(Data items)
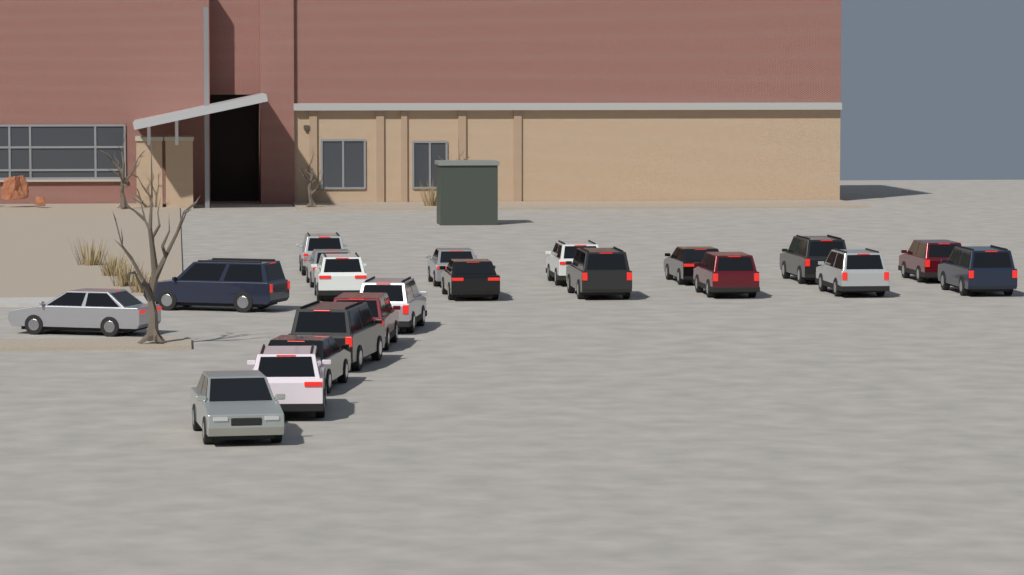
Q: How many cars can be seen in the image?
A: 21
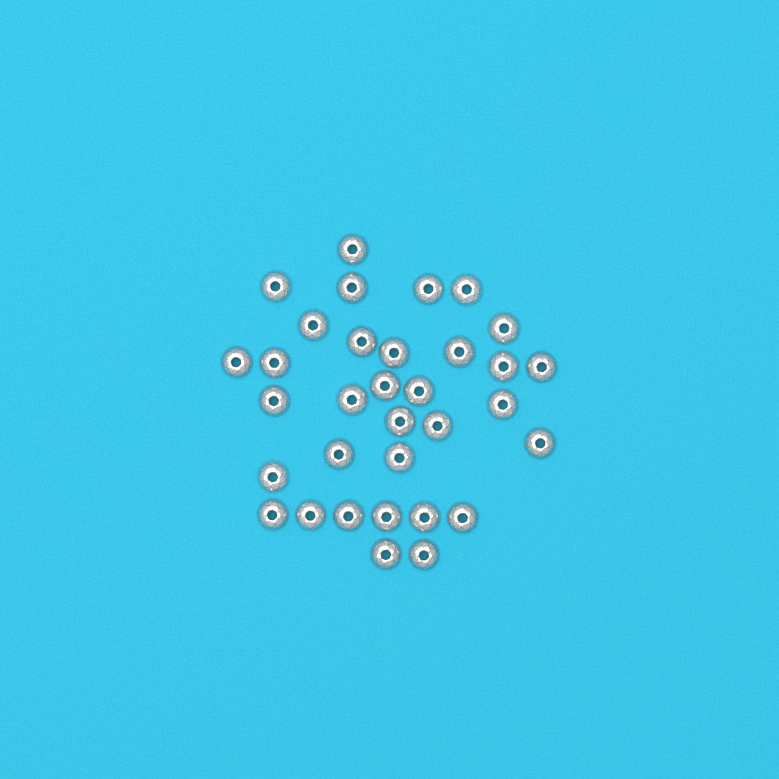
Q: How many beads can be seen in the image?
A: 33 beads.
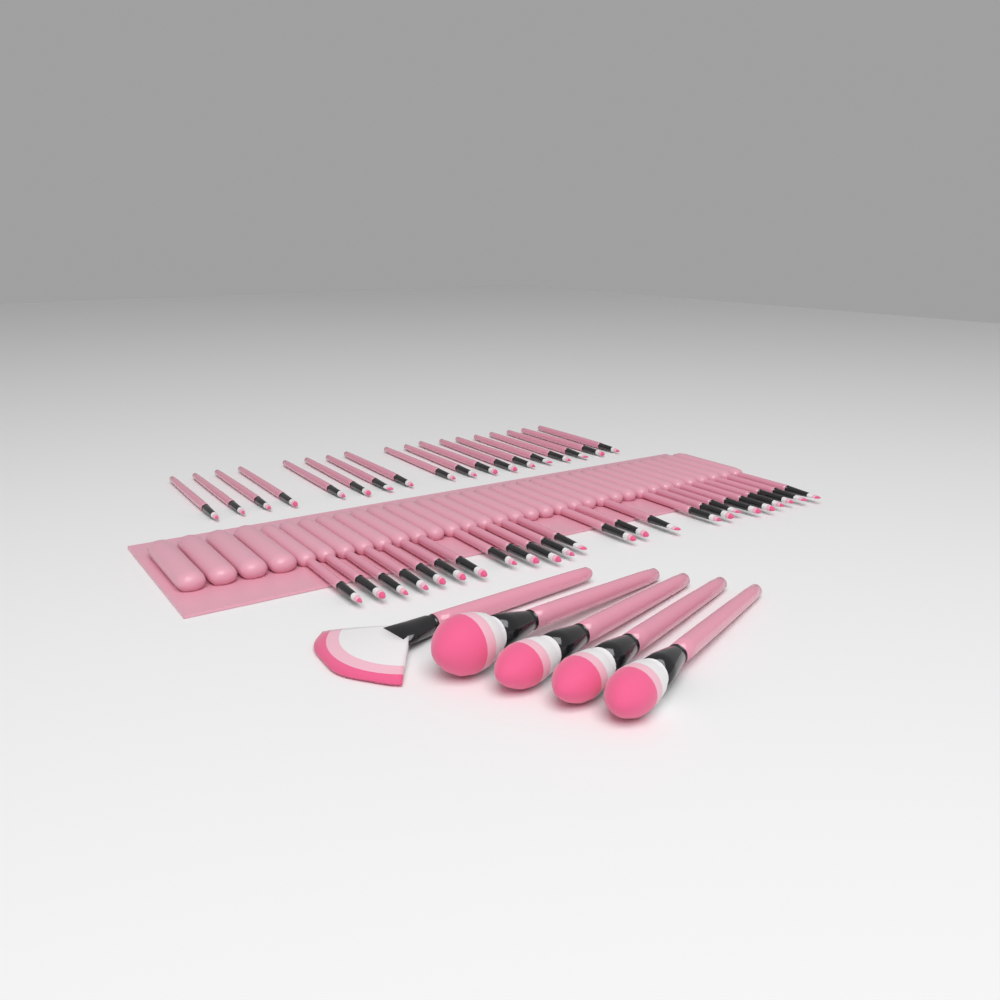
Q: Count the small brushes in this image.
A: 42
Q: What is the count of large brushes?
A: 5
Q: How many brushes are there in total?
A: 47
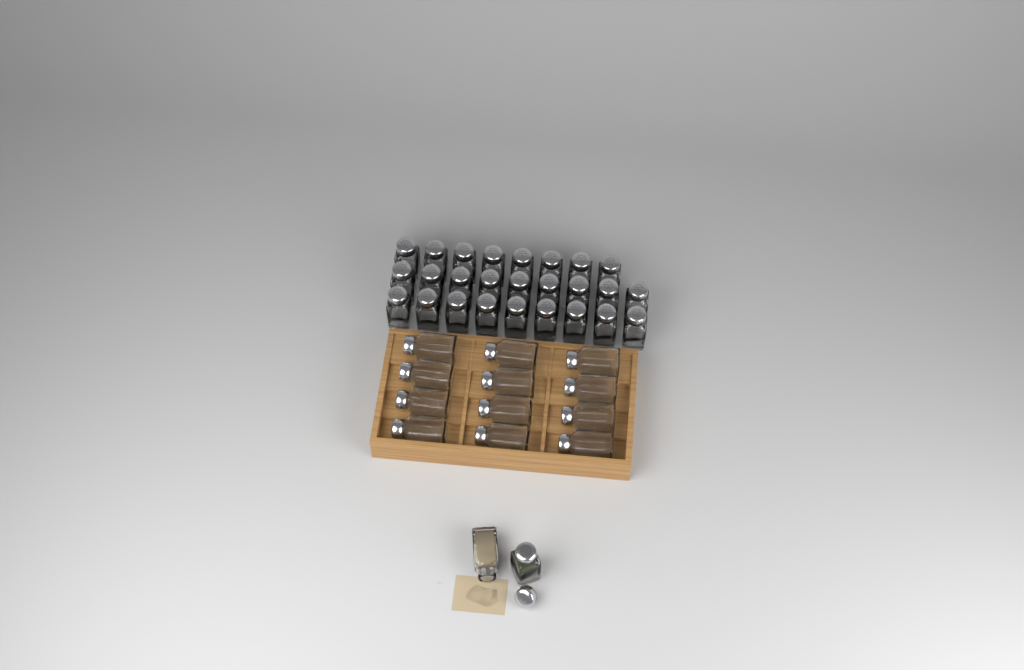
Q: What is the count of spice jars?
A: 40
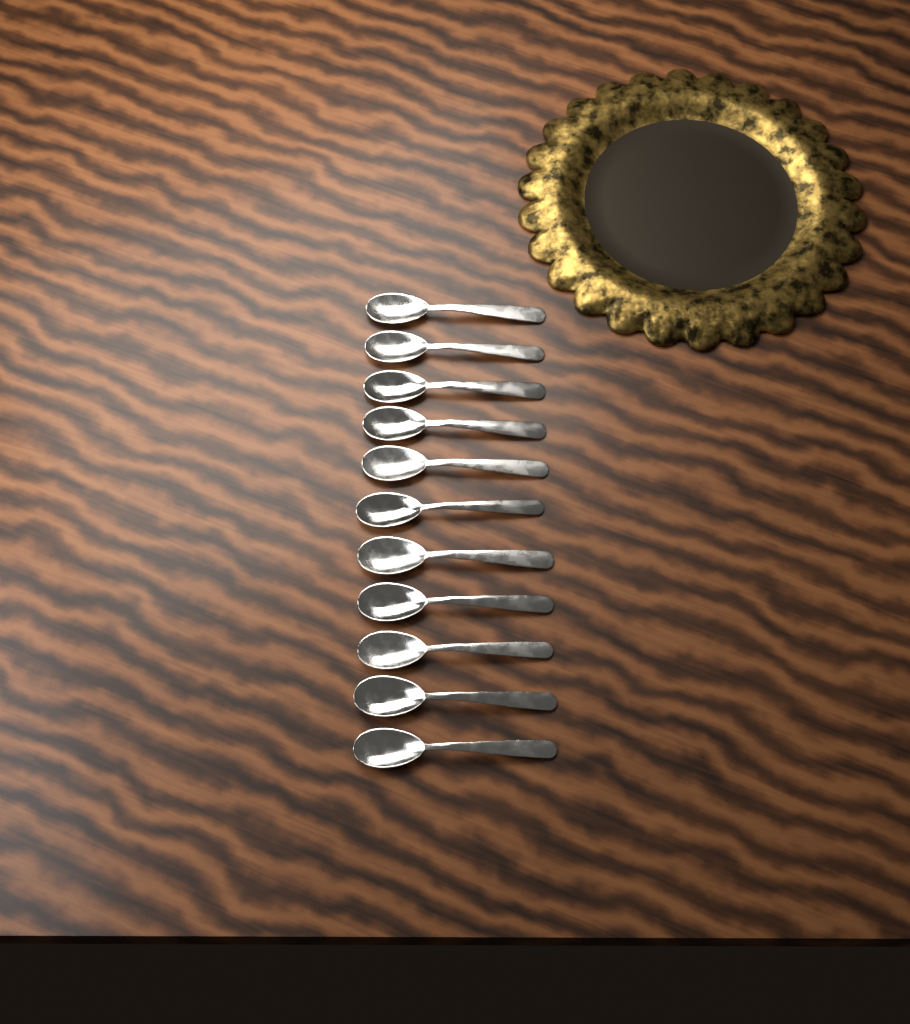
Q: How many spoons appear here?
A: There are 11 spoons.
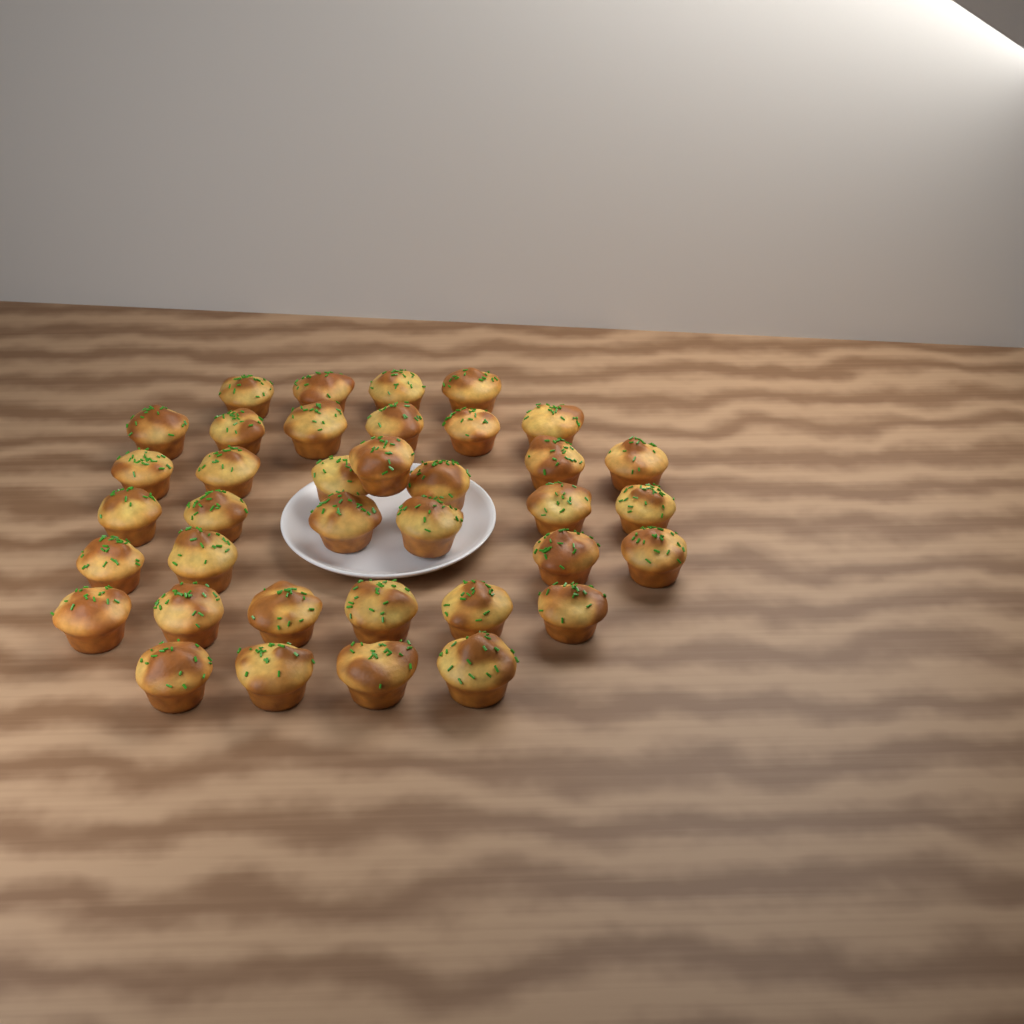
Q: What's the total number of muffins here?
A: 37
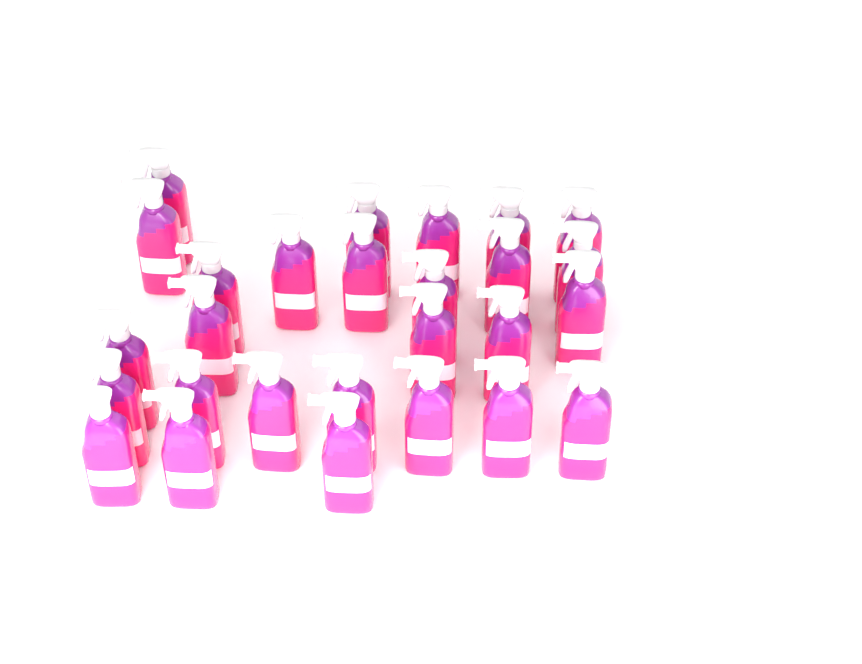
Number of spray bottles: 27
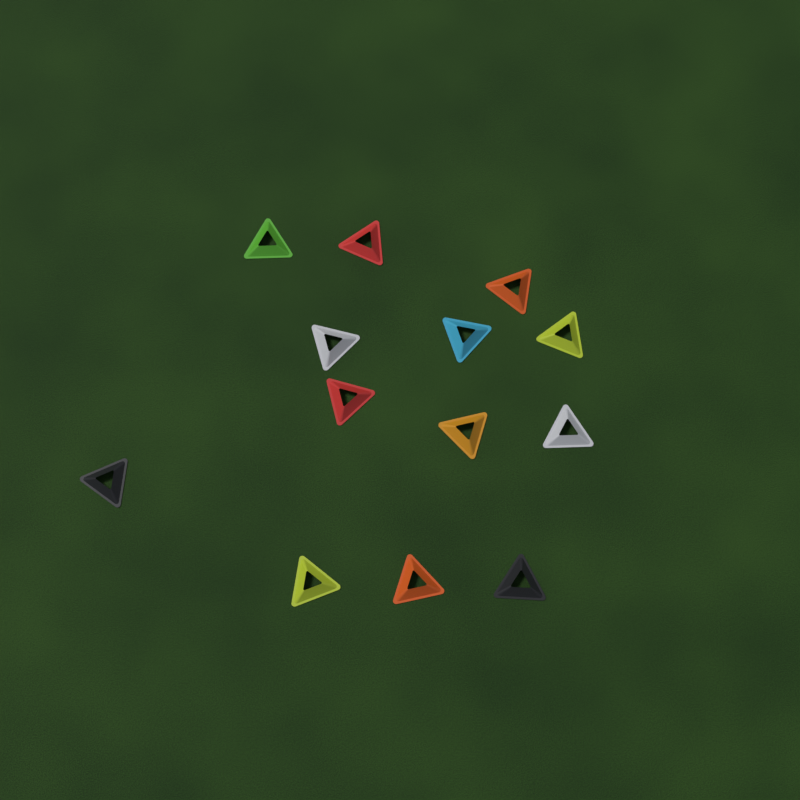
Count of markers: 13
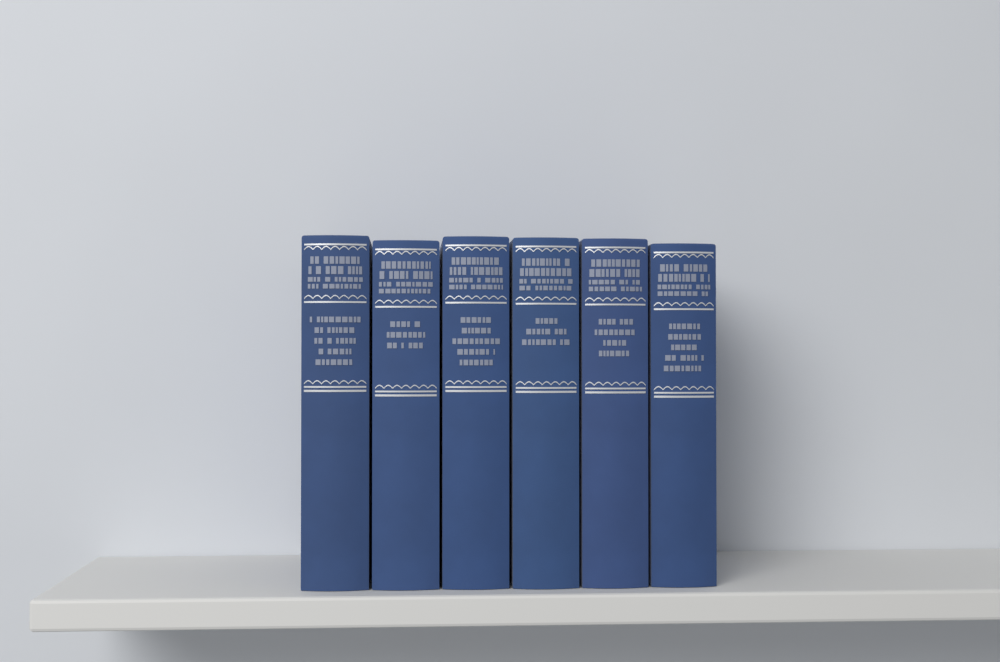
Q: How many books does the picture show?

Exercise brief. Write out the text of all the items above word for word, leaving out the pictures.

Solution.
Q: How many cars can be seen in the image?
A: 21
Q: How many beads can be seen in the image?
A: 33 beads.
Q: Count the small brushes in this image.
A: 42
Q: What is the count of large brushes?
A: 5
Q: How many brushes are there in total?
A: 47
Q: What is the count of spice jars?
A: 40
Q: How many spoons appear here?
A: There are 11 spoons.
Q: What's the total number of muffins here?
A: 37
Number of spray bottles: 27
Count of markers: 13
Q: How many books does the picture show?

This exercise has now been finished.